#### Data for analysis ####

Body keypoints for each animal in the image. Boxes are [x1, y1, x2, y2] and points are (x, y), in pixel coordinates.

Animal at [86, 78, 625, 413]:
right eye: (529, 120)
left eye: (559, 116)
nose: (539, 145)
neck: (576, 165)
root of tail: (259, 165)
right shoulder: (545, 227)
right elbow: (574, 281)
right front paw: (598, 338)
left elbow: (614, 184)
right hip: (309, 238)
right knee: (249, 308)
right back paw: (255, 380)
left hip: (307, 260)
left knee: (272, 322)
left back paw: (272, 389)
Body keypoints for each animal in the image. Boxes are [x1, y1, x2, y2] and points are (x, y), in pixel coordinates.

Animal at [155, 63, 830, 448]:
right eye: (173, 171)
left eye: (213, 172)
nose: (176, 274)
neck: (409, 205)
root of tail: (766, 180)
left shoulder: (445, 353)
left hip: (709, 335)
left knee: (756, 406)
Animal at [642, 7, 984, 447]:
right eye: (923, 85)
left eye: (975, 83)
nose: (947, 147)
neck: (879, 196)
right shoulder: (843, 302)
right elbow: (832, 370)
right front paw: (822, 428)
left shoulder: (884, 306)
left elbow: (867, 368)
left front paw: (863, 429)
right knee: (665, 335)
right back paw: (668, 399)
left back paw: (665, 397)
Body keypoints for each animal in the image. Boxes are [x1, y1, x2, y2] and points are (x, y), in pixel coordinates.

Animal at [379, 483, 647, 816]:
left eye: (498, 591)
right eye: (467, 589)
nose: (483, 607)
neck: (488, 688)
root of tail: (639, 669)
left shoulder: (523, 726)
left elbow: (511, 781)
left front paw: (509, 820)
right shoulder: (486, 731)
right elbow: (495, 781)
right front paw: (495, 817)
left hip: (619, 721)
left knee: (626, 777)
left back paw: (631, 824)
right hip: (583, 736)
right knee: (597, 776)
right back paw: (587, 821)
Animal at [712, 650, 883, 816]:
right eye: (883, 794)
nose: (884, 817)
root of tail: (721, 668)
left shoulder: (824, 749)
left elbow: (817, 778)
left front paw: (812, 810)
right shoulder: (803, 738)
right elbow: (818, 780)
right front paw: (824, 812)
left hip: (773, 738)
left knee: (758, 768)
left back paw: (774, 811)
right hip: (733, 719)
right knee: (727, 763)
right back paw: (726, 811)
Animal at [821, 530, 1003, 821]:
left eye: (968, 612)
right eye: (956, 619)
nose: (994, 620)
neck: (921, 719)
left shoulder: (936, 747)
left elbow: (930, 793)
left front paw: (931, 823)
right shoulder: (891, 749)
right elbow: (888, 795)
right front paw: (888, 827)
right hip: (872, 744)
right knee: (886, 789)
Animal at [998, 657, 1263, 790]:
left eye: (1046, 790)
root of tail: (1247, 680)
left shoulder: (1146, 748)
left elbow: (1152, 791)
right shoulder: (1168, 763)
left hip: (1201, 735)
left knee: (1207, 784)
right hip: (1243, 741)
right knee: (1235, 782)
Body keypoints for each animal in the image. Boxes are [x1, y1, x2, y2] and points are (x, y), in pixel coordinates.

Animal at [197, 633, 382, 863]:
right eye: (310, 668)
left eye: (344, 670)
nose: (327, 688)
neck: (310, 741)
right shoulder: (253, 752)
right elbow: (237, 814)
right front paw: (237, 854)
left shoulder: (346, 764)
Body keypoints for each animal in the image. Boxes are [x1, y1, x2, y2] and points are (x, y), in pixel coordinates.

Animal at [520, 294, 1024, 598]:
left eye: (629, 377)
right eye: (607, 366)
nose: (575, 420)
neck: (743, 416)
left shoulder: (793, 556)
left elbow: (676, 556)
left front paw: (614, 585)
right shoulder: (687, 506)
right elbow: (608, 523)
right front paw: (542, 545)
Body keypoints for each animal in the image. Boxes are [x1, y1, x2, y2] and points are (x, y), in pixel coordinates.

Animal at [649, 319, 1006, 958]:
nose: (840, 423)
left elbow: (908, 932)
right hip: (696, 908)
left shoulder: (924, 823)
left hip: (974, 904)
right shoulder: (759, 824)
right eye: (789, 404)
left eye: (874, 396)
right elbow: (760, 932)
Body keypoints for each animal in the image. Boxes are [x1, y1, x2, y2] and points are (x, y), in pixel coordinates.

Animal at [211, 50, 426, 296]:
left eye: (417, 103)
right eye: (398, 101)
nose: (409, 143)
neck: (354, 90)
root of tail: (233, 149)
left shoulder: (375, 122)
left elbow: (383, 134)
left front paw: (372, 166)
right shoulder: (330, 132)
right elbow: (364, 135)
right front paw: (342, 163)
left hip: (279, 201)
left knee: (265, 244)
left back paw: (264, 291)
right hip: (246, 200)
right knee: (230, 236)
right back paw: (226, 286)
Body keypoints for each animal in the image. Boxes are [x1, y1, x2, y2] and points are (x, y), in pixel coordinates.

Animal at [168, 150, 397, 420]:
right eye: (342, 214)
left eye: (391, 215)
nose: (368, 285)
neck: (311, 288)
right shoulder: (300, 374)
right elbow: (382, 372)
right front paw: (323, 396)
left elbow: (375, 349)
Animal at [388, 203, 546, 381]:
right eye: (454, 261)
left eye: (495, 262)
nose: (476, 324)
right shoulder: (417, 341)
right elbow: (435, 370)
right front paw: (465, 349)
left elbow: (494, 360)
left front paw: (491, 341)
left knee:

####

**Problem description:**
Copy the lines above, please. Keep them exact.

**Reply:**
Body keypoints for each animal in the image. Boxes are [x1, y1, x2, y2] and points are (x, y), in pixel coordinates.

Animal at [86, 78, 625, 413]:
right eye: (529, 120)
left eye: (559, 116)
nose: (539, 145)
neck: (576, 165)
root of tail: (259, 165)
right shoulder: (545, 227)
right elbow: (574, 281)
right front paw: (598, 338)
left elbow: (614, 184)
right hip: (309, 238)
right knee: (249, 308)
right back paw: (255, 380)
left hip: (307, 260)
left knee: (272, 322)
left back paw: (272, 389)
Body keypoints for each animal in the image. Boxes are [x1, y1, x2, y2] and points are (x, y), in pixel coordinates.

Animal at [155, 63, 830, 448]:
right eye: (173, 171)
left eye: (213, 172)
nose: (176, 274)
neck: (409, 205)
root of tail: (766, 180)
left shoulder: (445, 353)
left hip: (709, 335)
left knee: (756, 406)
Animal at [642, 7, 984, 447]:
right eye: (923, 85)
left eye: (975, 83)
nose: (947, 147)
neck: (879, 196)
right shoulder: (843, 302)
right elbow: (832, 370)
right front paw: (822, 428)
left shoulder: (884, 306)
left elbow: (867, 368)
left front paw: (863, 429)
right knee: (665, 335)
right back paw: (668, 399)
left back paw: (665, 397)
Body keypoints for each animal in the image. Boxes are [x1, y1, x2, y2] and points are (x, y), in pixel coordinates.

Animal at [379, 483, 647, 816]:
left eye: (498, 591)
right eye: (467, 589)
nose: (483, 607)
neck: (488, 688)
root of tail: (639, 669)
left shoulder: (523, 726)
left elbow: (511, 781)
left front paw: (509, 820)
right shoulder: (486, 731)
right elbow: (495, 781)
right front paw: (495, 817)
left hip: (619, 721)
left knee: (626, 777)
left back paw: (631, 824)
right hip: (583, 736)
right knee: (597, 776)
right back paw: (587, 821)
Animal at [712, 650, 883, 816]:
right eye: (883, 794)
nose: (884, 817)
root of tail: (721, 668)
left shoulder: (824, 749)
left elbow: (817, 778)
left front paw: (812, 810)
right shoulder: (803, 738)
right elbow: (818, 780)
right front paw: (824, 812)
left hip: (773, 738)
left knee: (758, 768)
left back paw: (774, 811)
right hip: (733, 719)
right knee: (727, 763)
right back paw: (726, 811)
Animal at [821, 530, 1003, 821]:
left eye: (968, 612)
right eye: (956, 619)
nose: (994, 620)
neck: (921, 719)
left shoulder: (936, 747)
left elbow: (930, 793)
left front paw: (931, 823)
right shoulder: (891, 749)
right elbow: (888, 795)
right front paw: (888, 827)
right hip: (872, 744)
right knee: (886, 789)
Animal at [998, 657, 1263, 790]:
left eye: (1046, 790)
root of tail: (1247, 680)
left shoulder: (1146, 748)
left elbow: (1152, 791)
right shoulder: (1168, 763)
left hip: (1201, 735)
left knee: (1207, 784)
right hip: (1243, 741)
right knee: (1235, 782)
Body keypoints for each animal in the image. Boxes are [x1, y1, x2, y2] and points are (x, y), in pixel coordinates.

Animal at [197, 633, 382, 863]:
right eye: (310, 668)
left eye: (344, 670)
nose: (327, 688)
neck: (310, 741)
right shoulder: (253, 752)
right elbow: (237, 814)
right front paw: (237, 854)
left shoulder: (346, 764)
Body keypoints for each animal in the image. Boxes are [x1, y1, x2, y2] and points are (x, y), in pixel coordinates.

Animal at [520, 294, 1024, 598]:
left eye: (629, 377)
right eye: (607, 366)
nose: (575, 420)
neck: (743, 416)
left shoulder: (793, 556)
left elbow: (676, 556)
left front paw: (614, 585)
right shoulder: (687, 506)
right elbow: (608, 523)
right front paw: (542, 545)
Body keypoints for each animal in the image. Boxes are [x1, y1, x2, y2] and points are (x, y), in pixel coordinates.

Animal at [649, 319, 1006, 958]:
nose: (840, 423)
left elbow: (908, 932)
right hip: (696, 908)
left shoulder: (924, 823)
left hip: (974, 904)
right shoulder: (759, 824)
right eye: (789, 404)
left eye: (874, 396)
right elbow: (760, 932)
Body keypoints for each animal in the image. Boxes are [x1, y1, x2, y2] and points are (x, y), in pixel coordinates.

Animal at [211, 50, 426, 296]:
left eye: (417, 103)
right eye: (398, 101)
nose: (409, 143)
neck: (354, 90)
root of tail: (233, 149)
left shoulder: (375, 122)
left elbow: (383, 134)
left front paw: (372, 166)
right shoulder: (330, 132)
right elbow: (364, 135)
right front paw: (342, 163)
left hip: (279, 201)
left knee: (265, 244)
left back paw: (264, 291)
right hip: (246, 200)
right knee: (230, 236)
right back paw: (226, 286)
Body keypoints for each animal in the image. Boxes are [x1, y1, x2, y2] and points are (x, y), in pixel coordinates.

Animal at [168, 150, 397, 420]:
right eye: (342, 214)
left eye: (391, 215)
nose: (368, 285)
neck: (311, 288)
right shoulder: (300, 374)
right elbow: (382, 372)
right front paw: (323, 396)
left elbow: (375, 349)
Animal at [388, 203, 546, 381]:
right eye: (454, 261)
left eye: (495, 262)
nose: (476, 324)
right shoulder: (417, 341)
right elbow: (435, 370)
right front paw: (465, 349)
left elbow: (494, 360)
left front paw: (491, 341)
left knee:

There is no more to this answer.